◆ Instructions for the task ◆
Recast the records from the line containing "programme de structuration" through the line containing "prévaut également au" as a Markdown table with the columns Row and Line. Number each line in Row, put its text in Line, and leave out blank lines.

━━━ Input

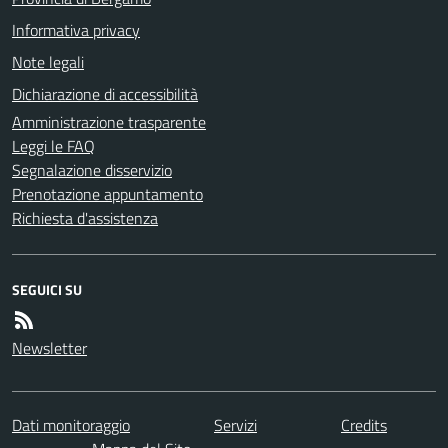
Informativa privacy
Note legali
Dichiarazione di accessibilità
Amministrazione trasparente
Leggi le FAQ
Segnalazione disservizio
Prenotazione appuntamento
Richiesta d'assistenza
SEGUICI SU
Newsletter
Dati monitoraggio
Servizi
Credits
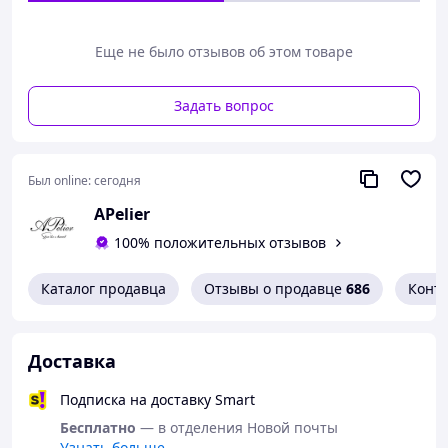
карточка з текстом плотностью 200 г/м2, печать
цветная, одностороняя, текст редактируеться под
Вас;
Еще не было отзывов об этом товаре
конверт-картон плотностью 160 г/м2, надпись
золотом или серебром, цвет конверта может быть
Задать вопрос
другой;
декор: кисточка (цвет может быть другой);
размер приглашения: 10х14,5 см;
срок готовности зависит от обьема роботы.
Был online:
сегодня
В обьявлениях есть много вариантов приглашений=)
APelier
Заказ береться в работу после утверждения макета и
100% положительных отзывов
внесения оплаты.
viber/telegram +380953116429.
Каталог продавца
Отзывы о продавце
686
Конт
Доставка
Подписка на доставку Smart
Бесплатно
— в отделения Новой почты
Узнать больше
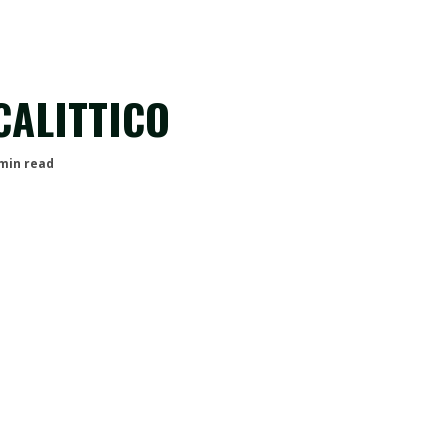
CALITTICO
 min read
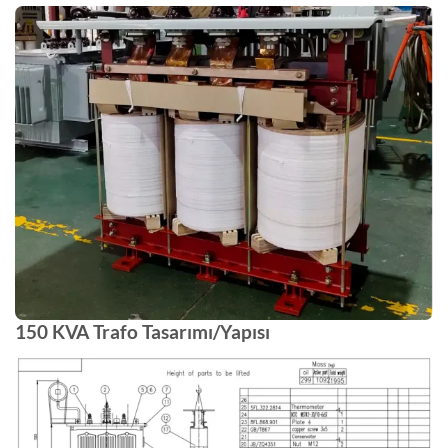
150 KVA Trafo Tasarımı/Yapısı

━━━━━━
━━━ Input

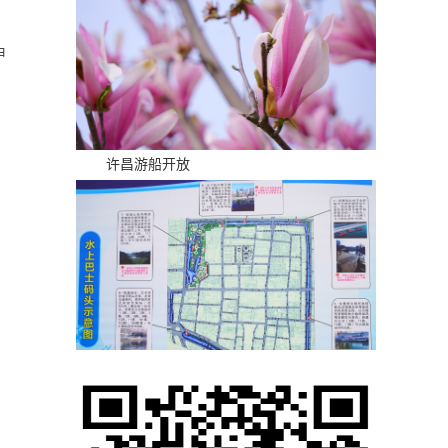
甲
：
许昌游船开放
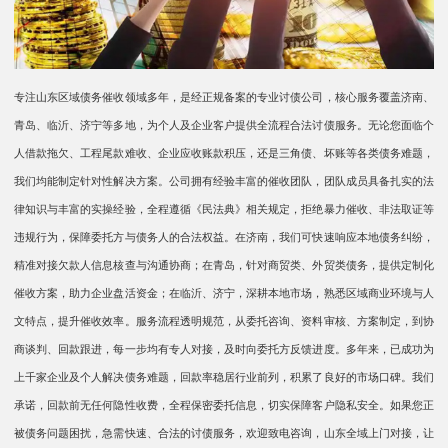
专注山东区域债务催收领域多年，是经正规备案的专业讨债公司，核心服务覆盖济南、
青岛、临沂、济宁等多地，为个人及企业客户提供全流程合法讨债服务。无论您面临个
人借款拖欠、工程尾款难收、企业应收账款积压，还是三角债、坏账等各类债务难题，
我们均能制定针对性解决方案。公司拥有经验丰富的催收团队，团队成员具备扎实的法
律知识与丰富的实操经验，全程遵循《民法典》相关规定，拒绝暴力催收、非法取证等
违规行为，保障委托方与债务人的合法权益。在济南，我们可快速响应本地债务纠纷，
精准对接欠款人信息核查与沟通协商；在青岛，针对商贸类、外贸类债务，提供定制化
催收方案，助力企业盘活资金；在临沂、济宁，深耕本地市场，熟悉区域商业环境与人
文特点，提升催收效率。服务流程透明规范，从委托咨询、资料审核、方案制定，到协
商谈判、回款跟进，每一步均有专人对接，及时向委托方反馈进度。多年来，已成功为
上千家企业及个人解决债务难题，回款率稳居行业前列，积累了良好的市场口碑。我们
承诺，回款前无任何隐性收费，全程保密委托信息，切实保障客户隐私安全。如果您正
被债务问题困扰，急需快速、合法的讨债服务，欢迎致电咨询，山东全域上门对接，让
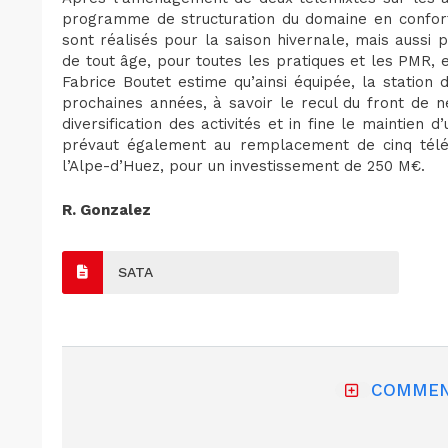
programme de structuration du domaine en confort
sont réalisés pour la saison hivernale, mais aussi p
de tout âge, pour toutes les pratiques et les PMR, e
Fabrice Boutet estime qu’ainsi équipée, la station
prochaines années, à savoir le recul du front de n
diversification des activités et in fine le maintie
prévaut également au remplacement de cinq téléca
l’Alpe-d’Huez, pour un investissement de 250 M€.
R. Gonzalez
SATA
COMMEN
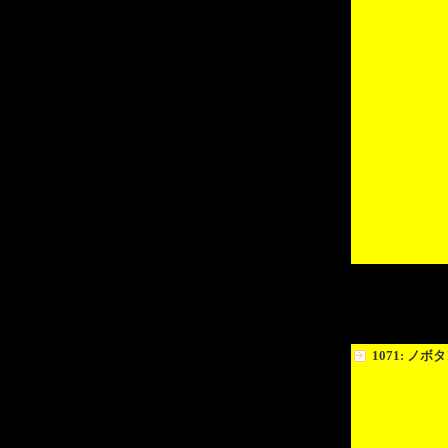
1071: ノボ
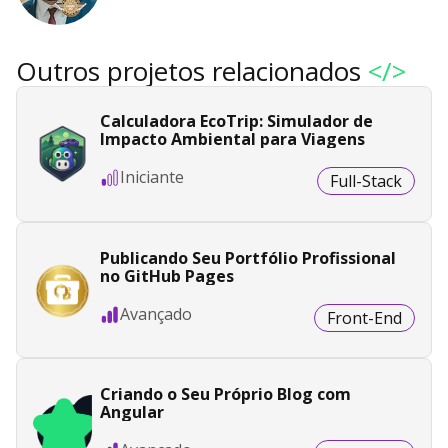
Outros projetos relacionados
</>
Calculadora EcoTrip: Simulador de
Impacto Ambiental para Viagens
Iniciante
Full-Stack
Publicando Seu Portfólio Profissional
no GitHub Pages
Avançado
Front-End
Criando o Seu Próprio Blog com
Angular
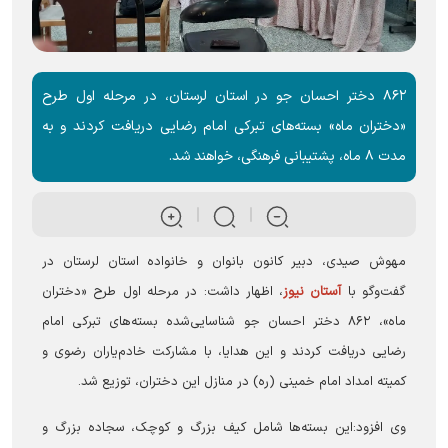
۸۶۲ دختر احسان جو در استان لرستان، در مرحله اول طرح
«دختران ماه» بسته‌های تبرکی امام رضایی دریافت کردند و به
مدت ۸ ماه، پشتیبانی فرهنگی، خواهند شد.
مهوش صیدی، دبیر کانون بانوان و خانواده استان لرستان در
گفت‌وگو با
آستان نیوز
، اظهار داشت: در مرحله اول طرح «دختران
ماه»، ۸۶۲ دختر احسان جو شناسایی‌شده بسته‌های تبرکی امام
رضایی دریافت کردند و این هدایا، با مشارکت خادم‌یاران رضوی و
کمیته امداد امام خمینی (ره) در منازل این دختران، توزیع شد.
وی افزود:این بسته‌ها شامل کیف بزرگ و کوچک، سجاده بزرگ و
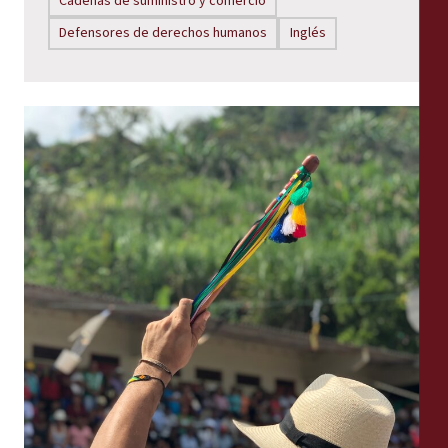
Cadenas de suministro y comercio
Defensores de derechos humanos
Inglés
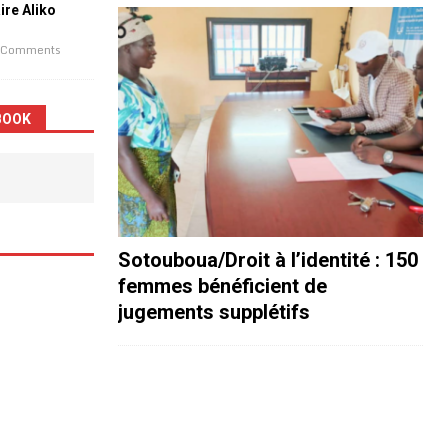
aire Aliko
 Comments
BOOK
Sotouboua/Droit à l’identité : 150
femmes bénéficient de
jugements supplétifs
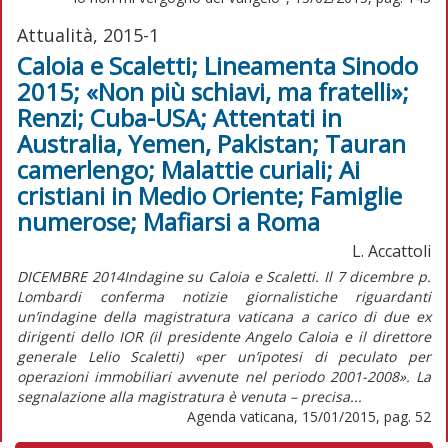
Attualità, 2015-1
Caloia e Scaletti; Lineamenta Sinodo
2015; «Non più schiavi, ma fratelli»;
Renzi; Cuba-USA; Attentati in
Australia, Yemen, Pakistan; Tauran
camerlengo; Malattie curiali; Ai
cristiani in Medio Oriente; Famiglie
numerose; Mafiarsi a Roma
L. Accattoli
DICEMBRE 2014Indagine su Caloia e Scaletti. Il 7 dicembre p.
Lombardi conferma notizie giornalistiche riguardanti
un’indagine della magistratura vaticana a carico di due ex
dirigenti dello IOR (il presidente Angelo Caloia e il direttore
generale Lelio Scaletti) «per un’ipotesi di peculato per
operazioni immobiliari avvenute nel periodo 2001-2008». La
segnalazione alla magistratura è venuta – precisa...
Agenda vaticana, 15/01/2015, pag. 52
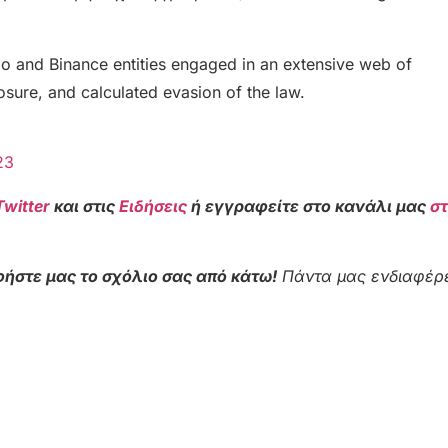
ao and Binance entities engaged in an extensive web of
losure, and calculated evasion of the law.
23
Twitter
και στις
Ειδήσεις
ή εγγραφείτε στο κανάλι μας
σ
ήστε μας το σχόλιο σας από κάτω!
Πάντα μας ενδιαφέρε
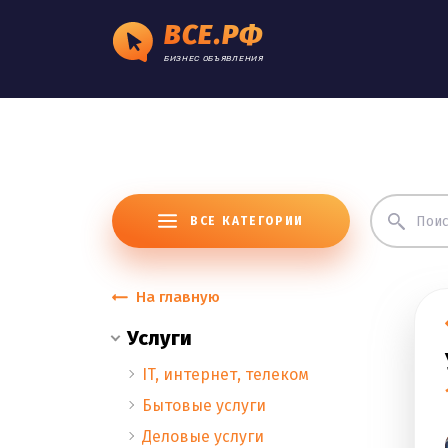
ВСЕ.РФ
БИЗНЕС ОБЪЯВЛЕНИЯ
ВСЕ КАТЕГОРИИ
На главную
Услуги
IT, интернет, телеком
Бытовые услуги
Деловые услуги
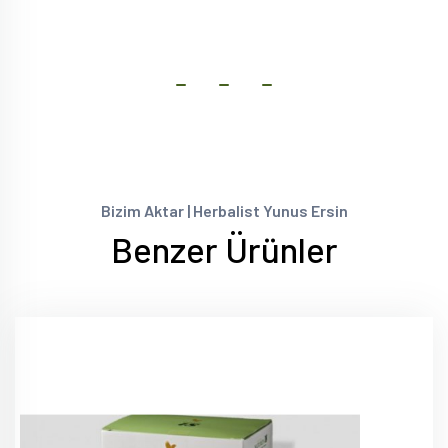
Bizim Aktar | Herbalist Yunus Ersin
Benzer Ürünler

━━━━━━
━━━ Input

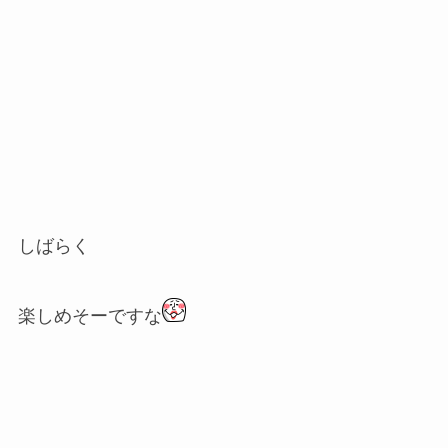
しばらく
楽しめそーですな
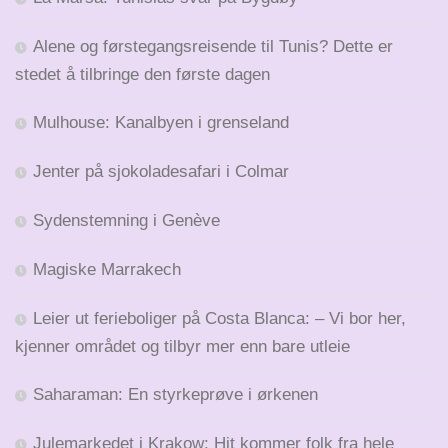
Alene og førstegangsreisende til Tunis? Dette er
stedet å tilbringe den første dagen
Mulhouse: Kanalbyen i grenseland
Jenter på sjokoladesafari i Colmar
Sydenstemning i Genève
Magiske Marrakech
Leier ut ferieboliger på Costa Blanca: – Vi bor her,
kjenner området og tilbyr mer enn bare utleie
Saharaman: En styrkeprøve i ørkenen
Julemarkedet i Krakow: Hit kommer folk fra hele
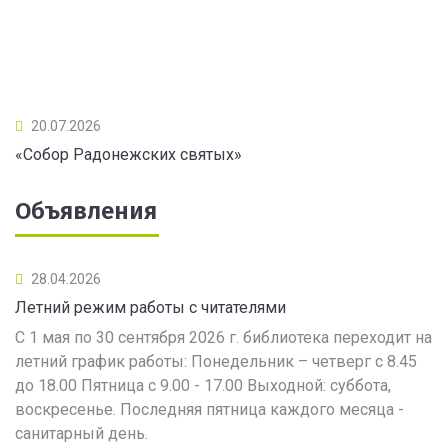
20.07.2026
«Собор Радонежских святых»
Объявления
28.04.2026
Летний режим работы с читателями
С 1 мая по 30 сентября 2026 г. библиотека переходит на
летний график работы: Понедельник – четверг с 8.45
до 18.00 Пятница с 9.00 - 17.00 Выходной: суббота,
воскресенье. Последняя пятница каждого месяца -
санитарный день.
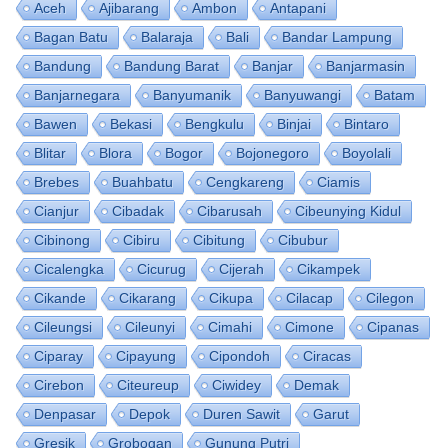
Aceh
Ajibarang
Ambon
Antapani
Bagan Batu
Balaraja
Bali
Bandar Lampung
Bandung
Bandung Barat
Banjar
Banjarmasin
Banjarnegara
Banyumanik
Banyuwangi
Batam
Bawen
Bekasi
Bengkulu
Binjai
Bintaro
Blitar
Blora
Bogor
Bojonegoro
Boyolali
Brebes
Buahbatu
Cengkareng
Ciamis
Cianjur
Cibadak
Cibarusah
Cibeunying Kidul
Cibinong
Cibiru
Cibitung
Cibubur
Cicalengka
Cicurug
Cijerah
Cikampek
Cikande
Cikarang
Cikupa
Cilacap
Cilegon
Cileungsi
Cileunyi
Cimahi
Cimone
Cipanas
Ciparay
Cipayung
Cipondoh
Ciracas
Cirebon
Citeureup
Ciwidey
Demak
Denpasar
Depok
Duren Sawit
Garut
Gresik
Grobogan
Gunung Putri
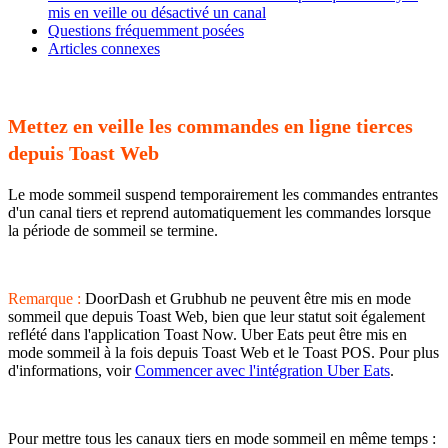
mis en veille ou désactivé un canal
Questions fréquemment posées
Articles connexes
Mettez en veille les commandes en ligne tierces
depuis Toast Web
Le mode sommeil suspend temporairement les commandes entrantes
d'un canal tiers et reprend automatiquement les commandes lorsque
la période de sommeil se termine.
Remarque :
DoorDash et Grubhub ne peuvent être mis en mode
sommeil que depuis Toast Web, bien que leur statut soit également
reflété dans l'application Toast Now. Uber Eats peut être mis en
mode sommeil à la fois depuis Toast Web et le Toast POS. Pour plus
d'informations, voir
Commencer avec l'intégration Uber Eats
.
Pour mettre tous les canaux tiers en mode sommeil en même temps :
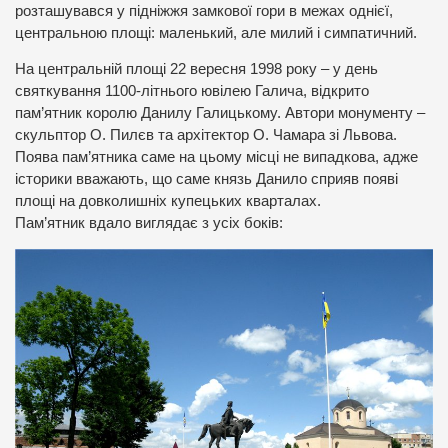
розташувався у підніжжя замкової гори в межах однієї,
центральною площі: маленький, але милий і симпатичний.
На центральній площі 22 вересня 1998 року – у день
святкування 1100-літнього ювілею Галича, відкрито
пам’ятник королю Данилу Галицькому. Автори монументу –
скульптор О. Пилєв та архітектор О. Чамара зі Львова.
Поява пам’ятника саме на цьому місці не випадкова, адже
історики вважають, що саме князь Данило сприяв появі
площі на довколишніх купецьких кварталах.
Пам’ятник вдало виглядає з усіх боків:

━━━━━━

◆ Solution to this exercise ◆
| Row | Line |
|---|---|
| 1 | programme de structuration du domaine en confort |
| 2 | sont réalisés pour la saison hivernale, mais aussi p |
| 3 | de tout âge, pour toutes les pratiques et les PMR, e |
| 4 | Fabrice Boutet estime qu’ainsi équipée, la station |
| 5 | prochaines années, à savoir le recul du front de n |
| 6 | diversification des activités et in fine le maintie |
| 7 | prévaut également au remplacement de cinq téléca |